Having removed contaminant proteins, normalized our abundance values, and imputed missing abundance values, we are ready to conduct a differential expression analysis. The application allows the user to select the sample groups for the comparison and the statistical method for determining the expression differences.
If the tidyproteomics object has not been modified by abundance normalization, the raw abundances will be used for differential expression analysis.
Here, we will use the limma
method to leverage the emprical Bayes method for estimating sample variance.
The first output generated by the differential expression analysis is a volcano plot. By default, the x axis variable is the log fold change in base 2, and the y axis variable is the log FDR-adjusted p-value in base 10.
As this plot is interactive, we can perform all the operations afforded by the Plotly plotting package, including panning, zooming, and tooltips. Hovering over a protein will display much of its available metadata. We can also adjust several of the plotting parameters by clicking on the gears button at the top of the box. For example, we can set the color or size of the scatter points to be a function of several quantitative fields in the data object.
We’ll set the color of the point to represent the proportion of replicates for which a protein’s abundance was imputed, while the size will reflect the average abundance of the protein.

Records shown

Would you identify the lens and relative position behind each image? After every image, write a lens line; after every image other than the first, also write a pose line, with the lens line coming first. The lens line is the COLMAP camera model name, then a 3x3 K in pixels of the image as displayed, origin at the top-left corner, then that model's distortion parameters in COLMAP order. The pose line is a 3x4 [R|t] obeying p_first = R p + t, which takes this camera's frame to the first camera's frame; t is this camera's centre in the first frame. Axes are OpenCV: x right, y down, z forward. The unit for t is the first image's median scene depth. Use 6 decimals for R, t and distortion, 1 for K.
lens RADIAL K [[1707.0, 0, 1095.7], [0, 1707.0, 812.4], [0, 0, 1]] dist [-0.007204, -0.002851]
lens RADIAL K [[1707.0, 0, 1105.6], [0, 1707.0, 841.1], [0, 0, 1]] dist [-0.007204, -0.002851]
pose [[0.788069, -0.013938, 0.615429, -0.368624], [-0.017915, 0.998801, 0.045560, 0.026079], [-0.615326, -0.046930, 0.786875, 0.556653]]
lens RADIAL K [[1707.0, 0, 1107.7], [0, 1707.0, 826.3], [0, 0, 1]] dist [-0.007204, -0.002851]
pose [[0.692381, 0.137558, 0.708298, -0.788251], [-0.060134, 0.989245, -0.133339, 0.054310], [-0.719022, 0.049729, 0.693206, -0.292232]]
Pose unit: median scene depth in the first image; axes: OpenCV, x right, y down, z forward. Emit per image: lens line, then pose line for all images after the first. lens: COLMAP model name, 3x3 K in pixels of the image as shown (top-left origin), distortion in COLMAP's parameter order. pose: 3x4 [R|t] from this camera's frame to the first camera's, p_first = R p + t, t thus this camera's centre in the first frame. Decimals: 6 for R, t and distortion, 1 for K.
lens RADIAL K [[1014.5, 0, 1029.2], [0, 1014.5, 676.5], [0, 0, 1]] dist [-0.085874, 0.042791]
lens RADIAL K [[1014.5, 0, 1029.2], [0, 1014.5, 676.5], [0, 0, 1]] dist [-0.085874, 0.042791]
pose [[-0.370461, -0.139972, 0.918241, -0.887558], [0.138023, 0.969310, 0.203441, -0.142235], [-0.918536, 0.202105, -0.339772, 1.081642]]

Explore the material
[A] In the proteomics walkthrough, why is the limma method chosen for the differential expression analysis? Answer in one to three sentences.
[B] In the proteomics walkthrough, what variable does the volcano plot show on its x axis by default?
[C] Continue the proteomics walkthrough from the sentence about point color and size.
The records play no part in any of this.

Answers for this exercise
[A] The limma method is chosen so the analysis can use the empirical Bayes method to estimate sample variance.

[B] The log fold change in base 2.

[C]
Here, we see an expected trend: highly abundant proteins tend to not be as differentially expressed across treatments. We can also generate a different type a plot, an expression or M-A plot, to look at differential expression as a function of abundance.
We’ll select the y axis variable to reflect the average expression of a protein, while the color and size will respect FDR-adjusted p-value and imputation frequency, respectively.
Here, we see the expression plot indicates much of the differential expression arises from low-abundance proteins, many of which tend to have missing values that required imputation.
The application also produces static volcano and expression plots that are not interactive but are closer to presentation or publication format.
Lines delineating fold change and adjusted p-value thresholds are automatically plotted. The options for adjusting the plots under the gears icon in the box header automatically change when selecting a plot for visualization.
We can change parameters such as the threshold values or the colors for shading differentially expressed proteins.
Similarly, we can view the static expression plot generated by the application with some adjustments for the expression proportions observed in this dataset.
We may also be interested in rapidly identifying whether a protein of interest was differentially expressed in the experiment. To do so, we can use the interactive table displayed below the volcano plot. The table is searchable, filterable, sortable, and downloadable, and UniProtKB identifiers included in the data link to their UniProt summary page in the protein
column.
To filter fold change or p-value over a value range of interest, we can access additional options for the table by clicking on the gears icon.
We will accept the default values, which filter the table for FDR-adjusted p-value less than 0.05 and absolute log2 fold change > 1.
We see that 51 proteins meet these criteria.